> **Work order**:
Pictures are to be omitted; everything else in the data must be transcribed exactly.

> **Provided material**:
******
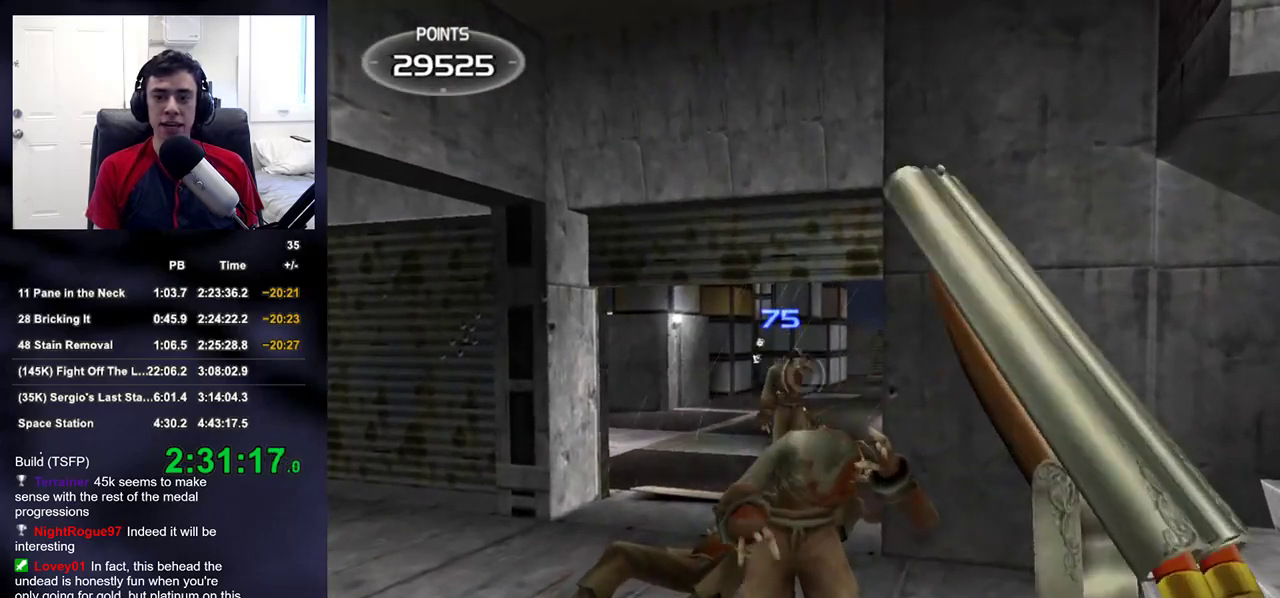
{"buttons": [], "left_stick": "center", "right_stick": "center", "events": [[17, "right_stick", "down"], [67, "left_stick", "left"], [67, "right_stick", "center"], [167, "left_stick", "center"], [300, "right_stick", "up"], [367, "right_stick", "center"]]}
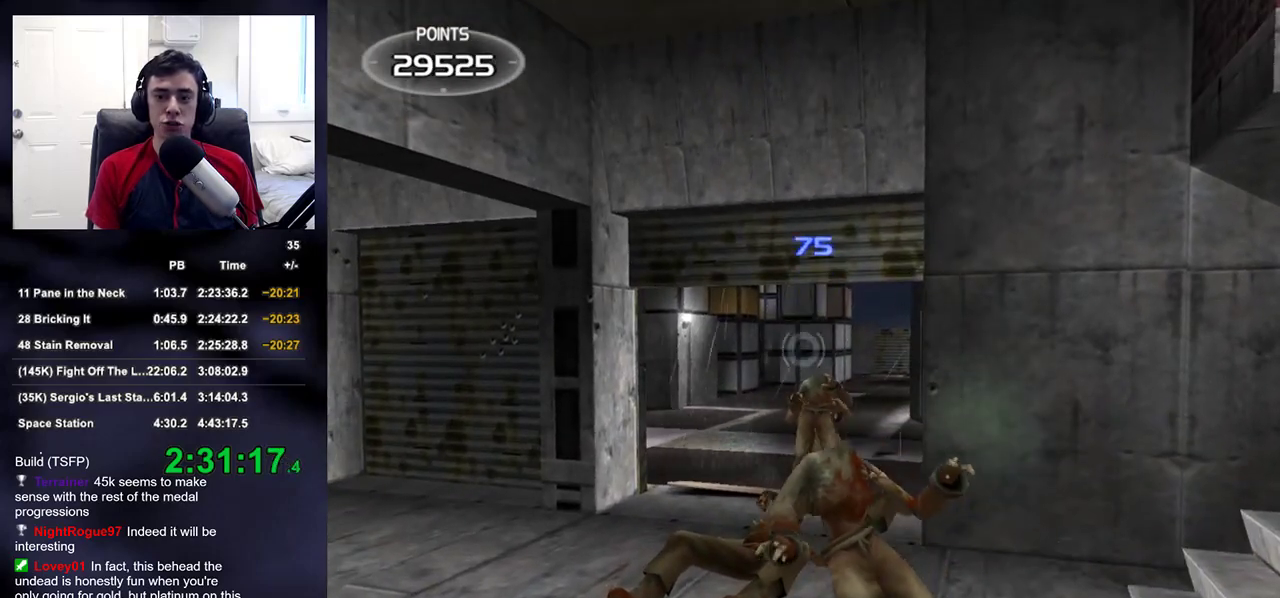
{"buttons": ["R2"], "left_stick": "center", "right_stick": "center", "events": [[450, "R2", "down"]]}
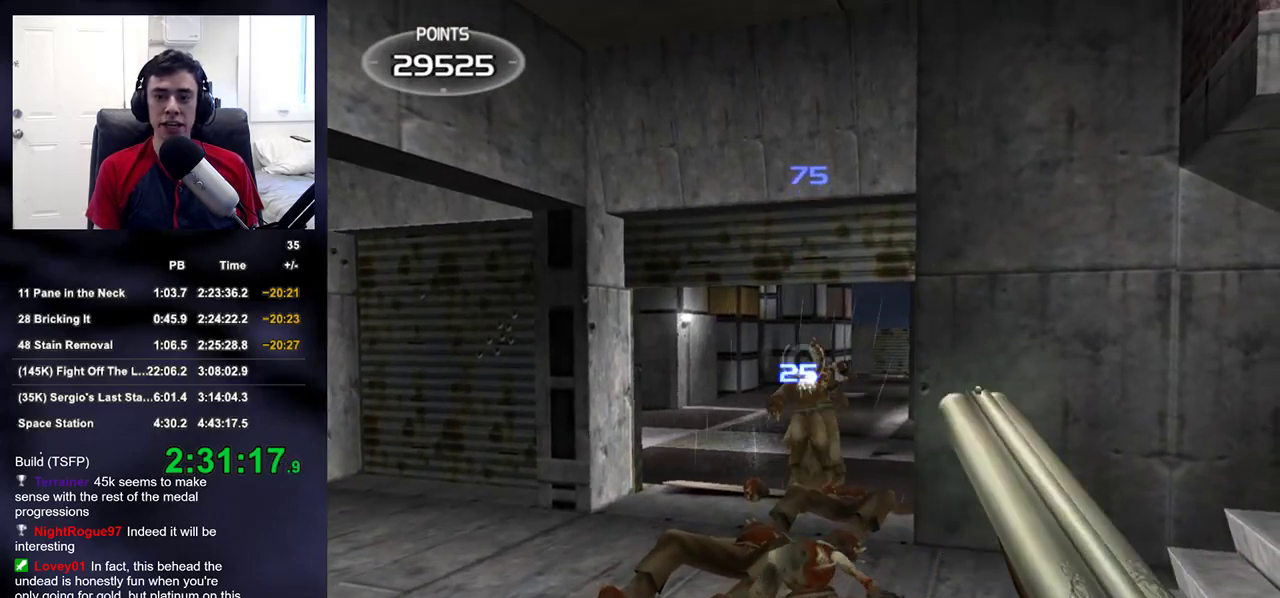
{"buttons": [], "left_stick": "down-right", "right_stick": "center", "events": [[100, "R2", "up"], [150, "right_stick", "up-right"], [200, "right_stick", "center"], [500, "left_stick", "down-right"]]}
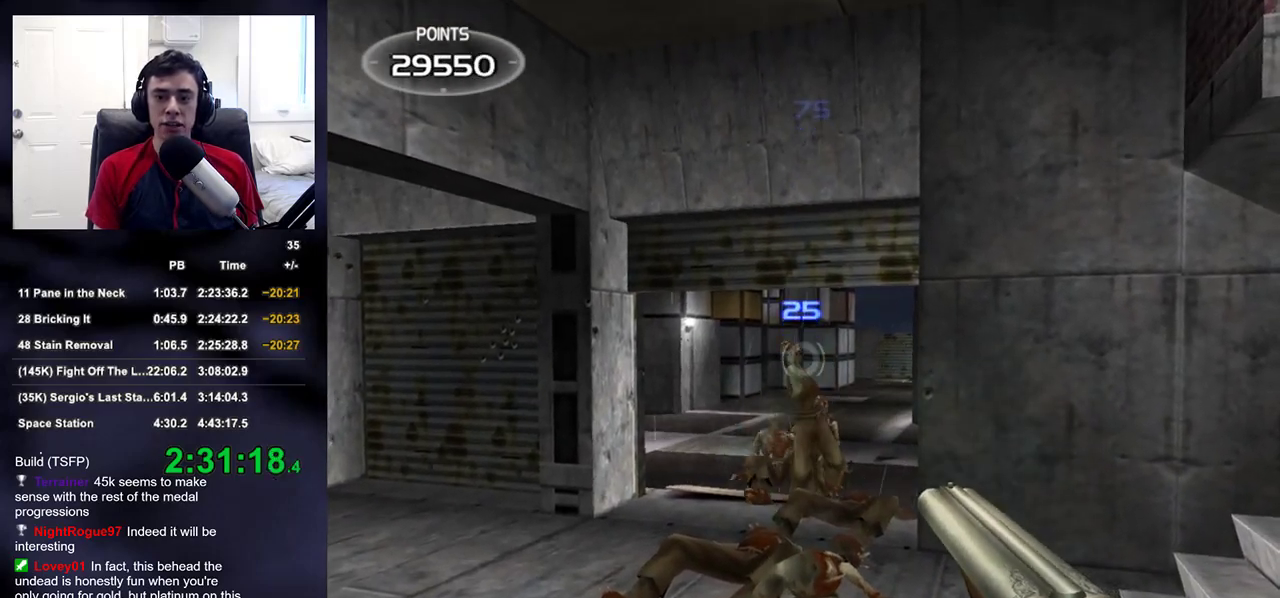
{"buttons": [], "left_stick": "down-right", "right_stick": "center", "events": [[50, "R2", "down"], [50, "left_stick", "down"], [200, "R2", "up"], [333, "left_stick", "down-right"]]}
******
> **Task output**:
{"buttons": [], "left_stick": "center", "right_stick": "center", "events": [[17, "right_stick", "down"], [67, "left_stick", "left"], [67, "right_stick", "center"], [167, "left_stick", "center"], [300, "right_stick", "up"], [367, "right_stick", "center"]]}
{"buttons": ["R2"], "left_stick": "center", "right_stick": "center", "events": [[450, "R2", "down"]]}
{"buttons": [], "left_stick": "down-right", "right_stick": "center", "events": [[100, "R2", "up"], [150, "right_stick", "up-right"], [200, "right_stick", "center"], [500, "left_stick", "down-right"]]}
{"buttons": [], "left_stick": "down-right", "right_stick": "center", "events": [[50, "R2", "down"], [50, "left_stick", "down"], [200, "R2", "up"], [333, "left_stick", "down-right"]]}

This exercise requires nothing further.